Animal welfare has still a long way to go in Spain where support organisations are barely recognised and promoted and where, in Spanish law, animals are still described as inanimate objects, so Sunday’s initiative by the Orihuela Town Hall, in conjunction with ASOKA Animal Protection Centre, was hugely welcomed across the region.

With the support of the Councillor for Orihuela’s International Residents, Sofía Álvarez, and the Councillor for Health, Noelia Grao, the very first Orihuela Costa Dog Marathon was held at Villamartin.

Walking the walk for Animal Welfare
Walking the walk for Animal Welfare

More than a hundred dog lovers and their pets, of all nationalities, gathered together in the car park across from Villamartin Square, where they registered their animals prior to joining together in a 3 km solidarity walk, the aim of which was to promote animal awareness and responsible animal ownership to everybody in the region.

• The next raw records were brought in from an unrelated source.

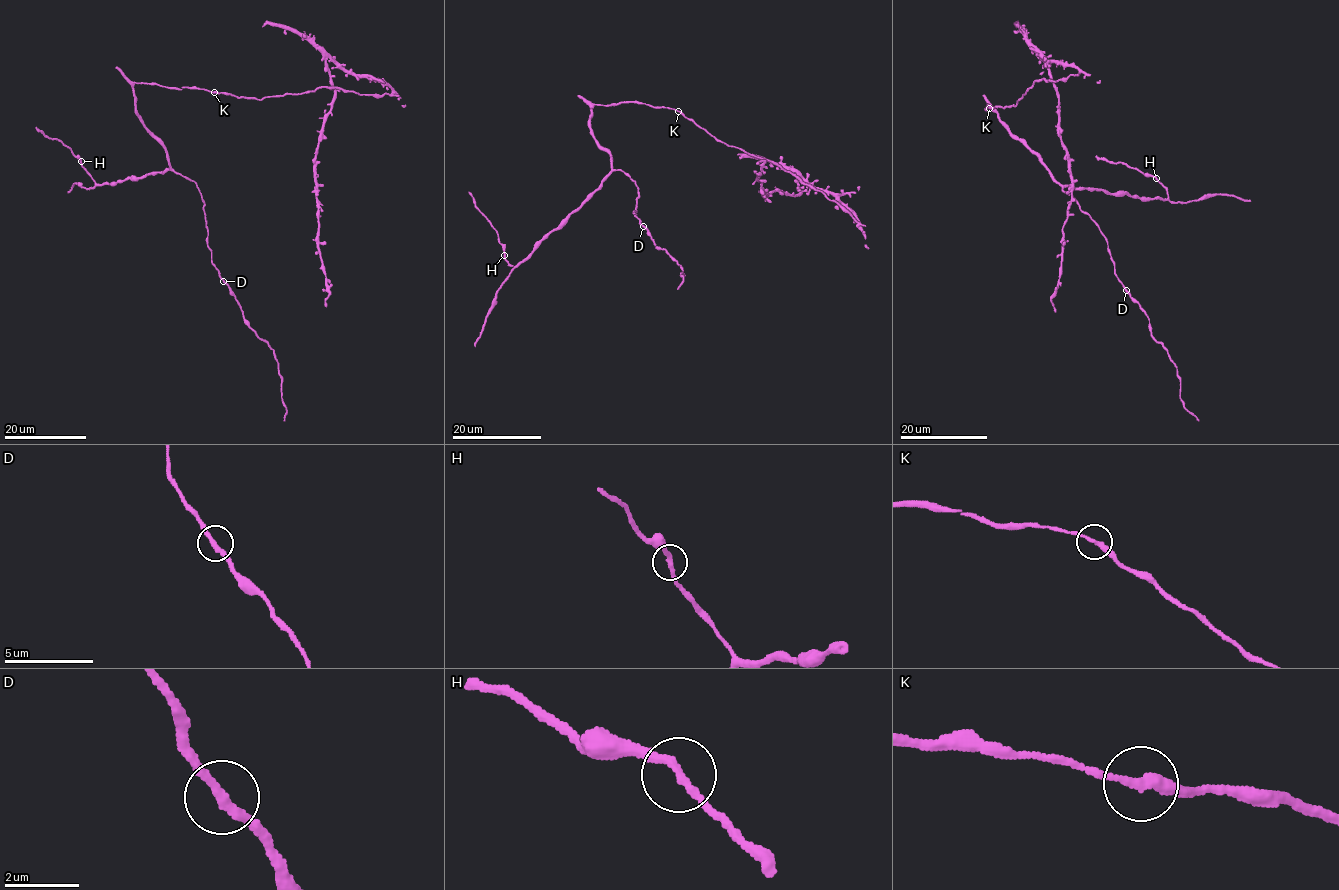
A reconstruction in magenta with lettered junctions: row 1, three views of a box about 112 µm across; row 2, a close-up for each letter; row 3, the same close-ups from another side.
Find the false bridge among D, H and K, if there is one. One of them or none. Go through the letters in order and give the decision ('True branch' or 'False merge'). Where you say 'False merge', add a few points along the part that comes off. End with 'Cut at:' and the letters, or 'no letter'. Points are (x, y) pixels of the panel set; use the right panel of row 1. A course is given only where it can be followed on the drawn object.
D: True branch
H: True branch
K: True branch
Cut at: no letter

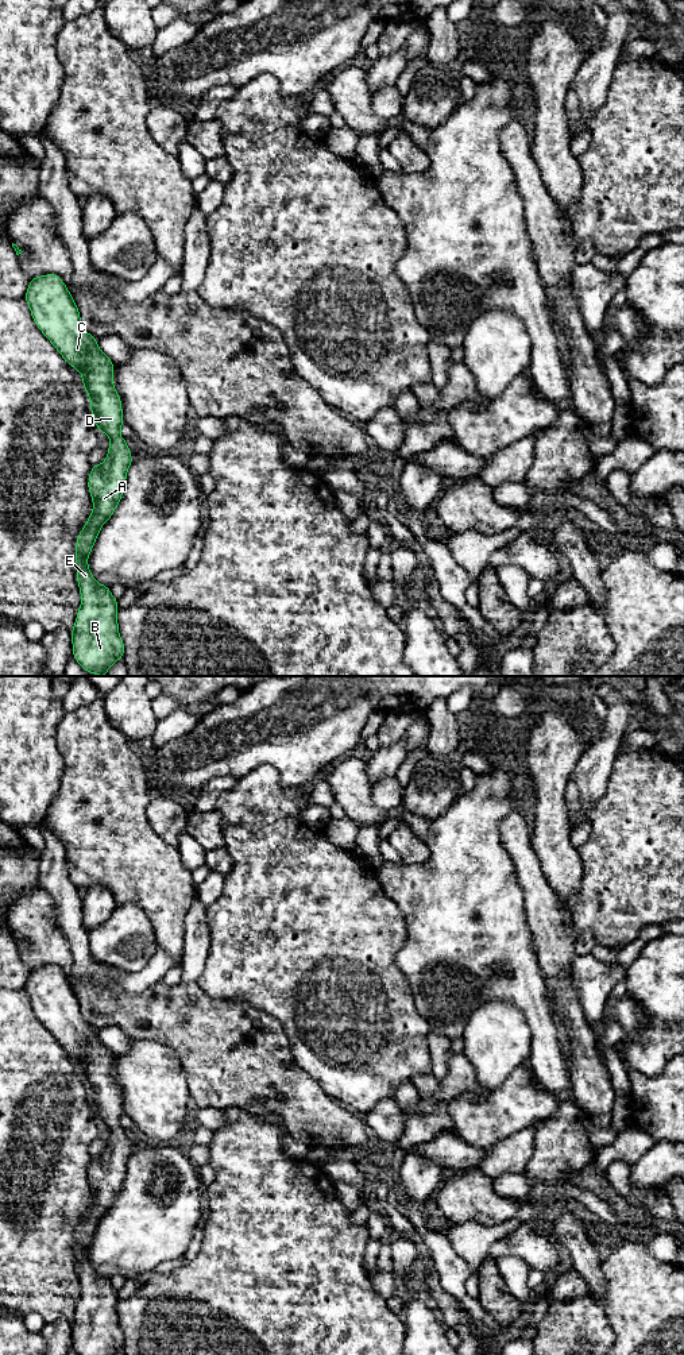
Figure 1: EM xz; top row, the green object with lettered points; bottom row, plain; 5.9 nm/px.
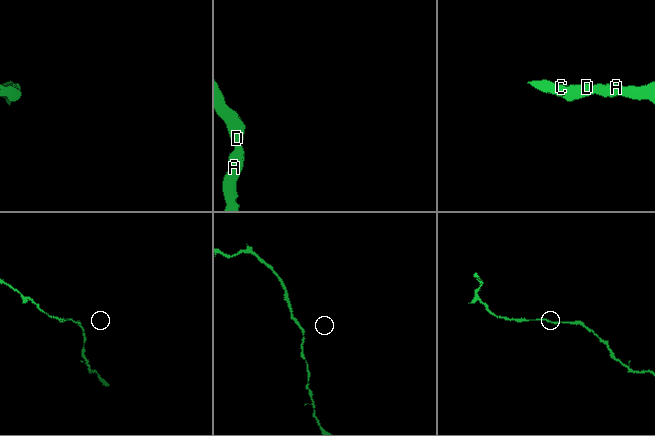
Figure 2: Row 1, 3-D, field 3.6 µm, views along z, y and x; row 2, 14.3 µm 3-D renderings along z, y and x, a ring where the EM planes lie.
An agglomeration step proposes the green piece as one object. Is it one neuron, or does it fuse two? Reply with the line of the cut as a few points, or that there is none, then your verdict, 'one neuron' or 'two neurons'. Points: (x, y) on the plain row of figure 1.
cut none; one neuron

Many had travelled with their pets from Orihuela City and its outlying villages because, in the words of one dog walker from Hurchillo, “as human beings, it is our duty to have feelings toward animals that, without us, are completely voiceless.

Walking the walk for Animal Welfare
Walking the walk for Animal Welfare

Cllr Alvarez said that “Awareness amongst the public, in a country where more than 140,000 animals are abandoned every year is a must, and it is up to the 40% of Spanish homes that have at least one pet, to educate the remainder. The correct management of animals does not only mean improvements in animal welfare, but it can be beneficial for the wellbeing of humans as well.”

The ASOKA Animal Protection Centre was also on hand where they were displaying and selling a variety of pet products and merchandise, profits from which will help with the running costs of their home.

Walking the walk for Animal Welfare
Walking the walk for Animal Welfare

Only partially funded by the Municipal Government, volunteer Nick Moore said that the charity takes in upwards of 1000 abandoned animals every year. He added that the centre has a ‘no kill’ policy, and the intention is always to rehome locally wherever they can.  

He then said that on finding a stray animal, members of the public should not take it direct to the centre but should always call the Local Police on 062 who will then notify AOSKA.

Speaking of the walk itself, Cllr Grao said she was delighted by the participation emphasising the firm commitment of the Government to animal welfare, and promising that the walk would now become an annual event in the council’s programme of events.

She added “Although the council has a major role on solving animal welfare issues, we as individuals should also realise our duties towards animals. It will help them a lot.”

Mahatma Gandhi once said: “The greatness of a nation and its moral progress can be judged by the way its animals are treated.”